Origine et genèse de GraphQL

GraphQL a été initialement développé en interne par Facebook en 2012 pour répondre aux besoins de ses applications mobiles. L'objectif était de permettre une récupération de données plus flexible et efficace sur des réseaux aux débits variés.

En 2015, Facebook a rendu GraphQL open-source, provoquant une adoption rapide dans l'écosystème du développement web. Aujourd'hui, il est géré par la Fondation GraphQL sous l'égide de la Linux Foundation.

Fonctionnement : Le système de type

La base de GraphQL repose sur un schéma fortement typé (Schema Definition Language ou SDL).

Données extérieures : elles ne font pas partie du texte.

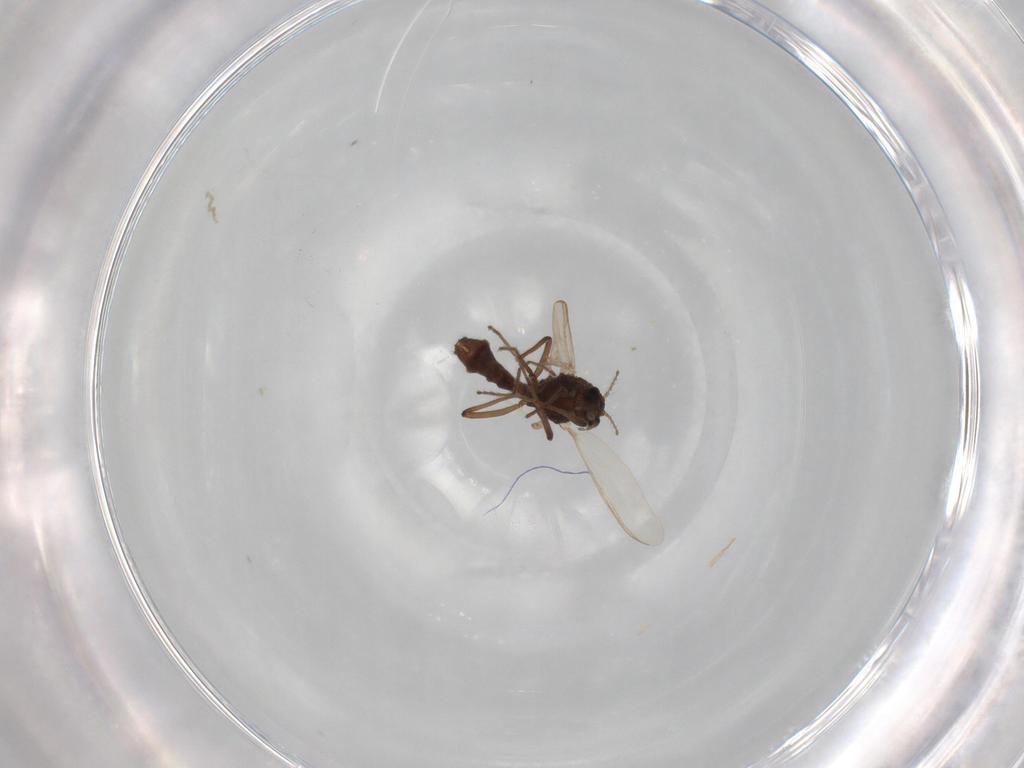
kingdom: Animalia
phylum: Arthropoda
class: Insecta
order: Diptera
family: Chironomidae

Ce schéma définit les types de données disponibles et les relations entre elles, servant de contrat entre le client et le serveur.

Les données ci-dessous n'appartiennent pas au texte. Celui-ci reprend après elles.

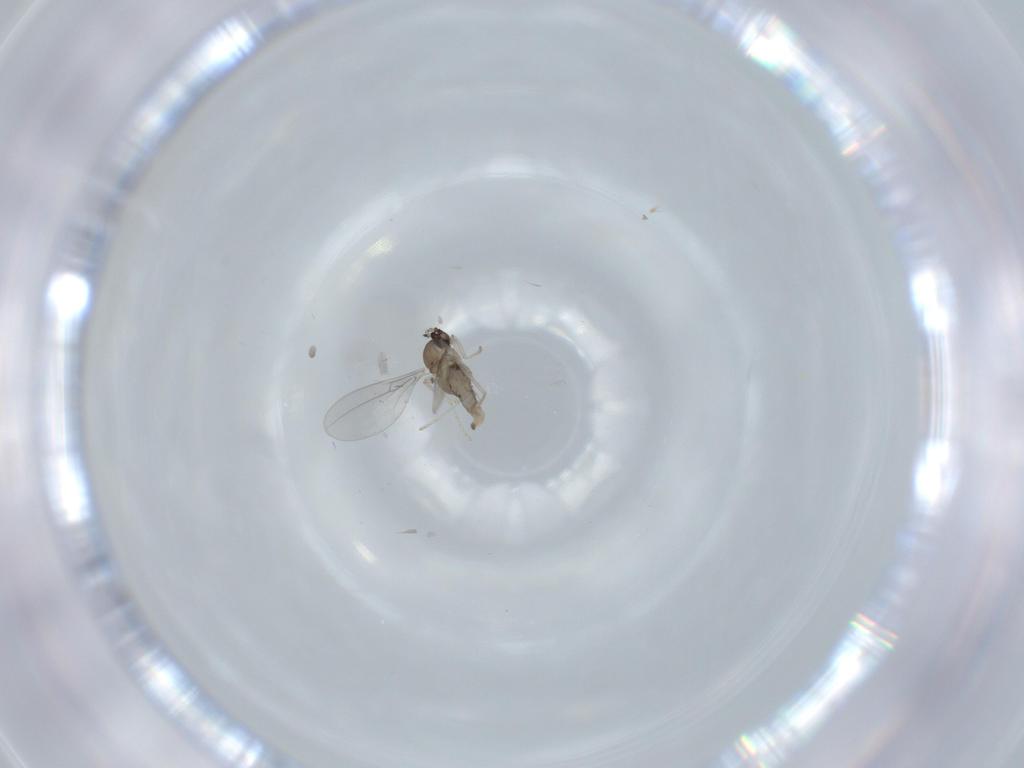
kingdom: Animalia
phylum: Arthropoda
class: Insecta
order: Diptera
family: Cecidomyiidae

Contrairement à REST, où chaque ressource possède une URL dédiée, GraphQL expose un point de terminaison unique. Le client envoie une requête structurée en JSON qui dicte la forme de la réponse attendue.

Les piliers : Queries, Mutations et Subscriptions

Le langage GraphQL repose sur trois opérations principales. Les 'Queries' servent à lire les données, les 'Mutations' sont utilisées pour modifier ou créer des données, et les 'Subscriptions' permettent des mises à jour en temps réel via WebSockets.

Cette séparation claire des responsabilités permet aux développeurs de gérer l'état de l'application de manière prévisible tout en centralisant la logique métier côté serveur.

GraphQL vs REST : Quelles différences ?

REST utilise souvent plusieurs points de terminaison, ce qui peut entraîner des problèmes de 'n+1' requêtes ou de récupération de données inutiles (over-fetching). GraphQL résout cela en laissant le client préciser les champs exacts.

Cependant, REST reste simple à mettre en cache via HTTP standard. GraphQL nécessite des stratégies de mise en cache plus complexes, souvent gérées par des bibliothèques clientes comme Apollo ou Relay.

Exemple concret d'une requête

Une requête typique ressemble à : { user(id: '1') { name, email } }. Le serveur répondra uniquement avec un objet JSON contenant ces deux champs, sans informations superflues comme l'adresse ou l'historique des connexions.

Cette précision réduit la charge utile sur le réseau, ce qui est particulièrement avantageux pour les applications mobiles utilisées dans des zones avec une connectivité instable.

Avantages et inconvénients

Parmi les avantages, on note une meilleure expérience développeur grâce à l'autocomplétion (Introspection) et une réduction du trafic réseau. Le typage strict permet aussi de détecter les erreurs avant l'exécution.

Les inconvénients incluent une courbe d'apprentissage plus raide, une complexité accrue pour la mise en cache côté serveur et la nécessité d'une sécurisation rigoureuse pour éviter les requêtes trop profondes ou coûteuses.